La ricerca, partita da un’indagine teorico-computazionale, ha mostrato come gli atomi di oro e ferro, due elementi biocompatibili e quindi particolarmente adatti per applicazioni in ambito biomedico, debbano disporsi all’interno delle nanoparticelle perché queste ultime si biodegradino spontaneamente negli organismi viventi. La chiave di tutto lo studio è stato trovare un modo per “costringere” ferro e oro a coesistere in proporzioni che in natura non sono praticabili. Per questo scopo, sono state usate tecniche di sintesi laser in liquido per produrre nanoparticelle bimetalliche di lega Au-Fe capaci di biodegradarsi. Queste nanoparticelle metastabili sono state testate anche in vivo e hanno dimostrato di abbandonare l’organismo dopo un periodo non eccessivamente lungo, al contrario di altre nanoparticelle a base solo di oro o solo di ossido di ferro che invece tendono a persistere per tempi molto più lunghi.
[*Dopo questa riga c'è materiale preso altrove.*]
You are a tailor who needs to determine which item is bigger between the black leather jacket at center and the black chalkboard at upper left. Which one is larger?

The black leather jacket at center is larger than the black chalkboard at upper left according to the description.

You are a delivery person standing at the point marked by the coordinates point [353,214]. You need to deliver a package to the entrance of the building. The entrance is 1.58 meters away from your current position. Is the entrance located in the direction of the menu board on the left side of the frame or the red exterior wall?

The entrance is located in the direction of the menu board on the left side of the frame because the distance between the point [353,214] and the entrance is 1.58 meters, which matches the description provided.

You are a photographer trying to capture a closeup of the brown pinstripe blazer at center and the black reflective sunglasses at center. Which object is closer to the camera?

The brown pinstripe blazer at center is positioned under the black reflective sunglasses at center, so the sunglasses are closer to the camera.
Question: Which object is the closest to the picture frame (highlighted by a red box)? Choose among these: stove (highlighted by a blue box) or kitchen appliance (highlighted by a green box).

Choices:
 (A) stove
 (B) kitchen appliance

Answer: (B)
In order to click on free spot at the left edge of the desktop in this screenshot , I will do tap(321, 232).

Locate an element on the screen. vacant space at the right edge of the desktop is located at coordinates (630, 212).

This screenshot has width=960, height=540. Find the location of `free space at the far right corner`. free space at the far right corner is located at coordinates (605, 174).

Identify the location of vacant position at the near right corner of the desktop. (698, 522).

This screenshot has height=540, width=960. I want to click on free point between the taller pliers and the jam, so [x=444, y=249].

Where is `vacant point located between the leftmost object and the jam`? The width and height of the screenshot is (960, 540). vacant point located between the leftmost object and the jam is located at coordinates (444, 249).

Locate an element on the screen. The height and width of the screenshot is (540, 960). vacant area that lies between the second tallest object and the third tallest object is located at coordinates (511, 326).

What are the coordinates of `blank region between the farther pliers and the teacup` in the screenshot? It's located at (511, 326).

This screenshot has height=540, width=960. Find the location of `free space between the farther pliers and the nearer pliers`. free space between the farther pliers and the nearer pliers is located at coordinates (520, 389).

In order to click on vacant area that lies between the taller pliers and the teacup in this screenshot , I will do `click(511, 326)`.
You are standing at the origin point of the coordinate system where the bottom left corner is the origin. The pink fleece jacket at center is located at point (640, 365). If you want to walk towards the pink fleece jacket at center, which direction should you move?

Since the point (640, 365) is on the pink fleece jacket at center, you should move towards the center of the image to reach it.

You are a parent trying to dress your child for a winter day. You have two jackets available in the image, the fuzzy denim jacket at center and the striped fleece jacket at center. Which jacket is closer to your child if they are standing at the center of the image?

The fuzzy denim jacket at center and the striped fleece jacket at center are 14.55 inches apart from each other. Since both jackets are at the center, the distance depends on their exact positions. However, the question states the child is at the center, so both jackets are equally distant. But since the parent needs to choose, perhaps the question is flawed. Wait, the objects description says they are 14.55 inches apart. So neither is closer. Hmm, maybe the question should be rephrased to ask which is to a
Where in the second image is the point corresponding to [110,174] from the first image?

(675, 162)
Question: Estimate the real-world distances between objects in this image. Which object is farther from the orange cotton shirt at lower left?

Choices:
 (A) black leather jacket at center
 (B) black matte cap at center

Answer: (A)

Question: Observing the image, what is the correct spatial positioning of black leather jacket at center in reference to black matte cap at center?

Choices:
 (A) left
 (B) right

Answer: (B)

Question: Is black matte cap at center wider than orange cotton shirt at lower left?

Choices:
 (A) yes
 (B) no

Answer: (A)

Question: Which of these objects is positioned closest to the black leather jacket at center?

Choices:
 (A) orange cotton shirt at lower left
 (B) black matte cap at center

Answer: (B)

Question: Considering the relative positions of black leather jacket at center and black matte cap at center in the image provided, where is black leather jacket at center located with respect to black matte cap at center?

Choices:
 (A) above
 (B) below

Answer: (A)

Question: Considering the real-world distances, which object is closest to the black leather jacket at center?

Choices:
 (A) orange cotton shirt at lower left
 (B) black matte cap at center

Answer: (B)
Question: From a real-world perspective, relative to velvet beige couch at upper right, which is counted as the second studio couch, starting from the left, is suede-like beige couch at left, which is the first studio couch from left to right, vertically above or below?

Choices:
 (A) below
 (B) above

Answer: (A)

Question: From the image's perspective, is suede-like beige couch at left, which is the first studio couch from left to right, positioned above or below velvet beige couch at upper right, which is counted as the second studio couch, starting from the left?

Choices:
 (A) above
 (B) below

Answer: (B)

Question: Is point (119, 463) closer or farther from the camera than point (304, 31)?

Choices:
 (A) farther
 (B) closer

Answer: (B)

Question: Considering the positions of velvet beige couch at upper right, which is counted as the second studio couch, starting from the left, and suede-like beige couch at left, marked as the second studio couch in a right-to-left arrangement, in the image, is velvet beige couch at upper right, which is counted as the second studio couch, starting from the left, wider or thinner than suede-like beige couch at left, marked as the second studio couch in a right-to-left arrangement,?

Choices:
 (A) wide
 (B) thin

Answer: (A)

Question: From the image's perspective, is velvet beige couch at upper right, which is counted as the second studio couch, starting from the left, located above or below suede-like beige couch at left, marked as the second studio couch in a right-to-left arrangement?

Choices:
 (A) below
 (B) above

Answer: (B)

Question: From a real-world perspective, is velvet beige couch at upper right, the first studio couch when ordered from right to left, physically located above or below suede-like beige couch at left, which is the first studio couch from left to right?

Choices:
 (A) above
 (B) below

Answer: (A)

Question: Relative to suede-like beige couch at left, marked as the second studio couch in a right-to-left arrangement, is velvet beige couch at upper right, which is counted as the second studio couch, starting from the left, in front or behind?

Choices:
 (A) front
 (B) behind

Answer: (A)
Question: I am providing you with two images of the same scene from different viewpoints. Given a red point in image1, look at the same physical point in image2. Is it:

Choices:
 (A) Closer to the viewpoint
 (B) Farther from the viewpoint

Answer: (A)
«Avere un nanomateriale di questo tipo da utilizzare come agente di imaging multimodale – dice Veronica Torresan, del Dipartimento di Scienze Chimiche dell’Università di Padova e prima autrice dello studio – è particolarmente importante a livello clinico, perché può essere ridotta la dose somministrata al paziente e anche i tempi di attesa nell’imaging stesso, fondamentale soprattutto nel trattamento del tumore in cui i tempi sono decisivi».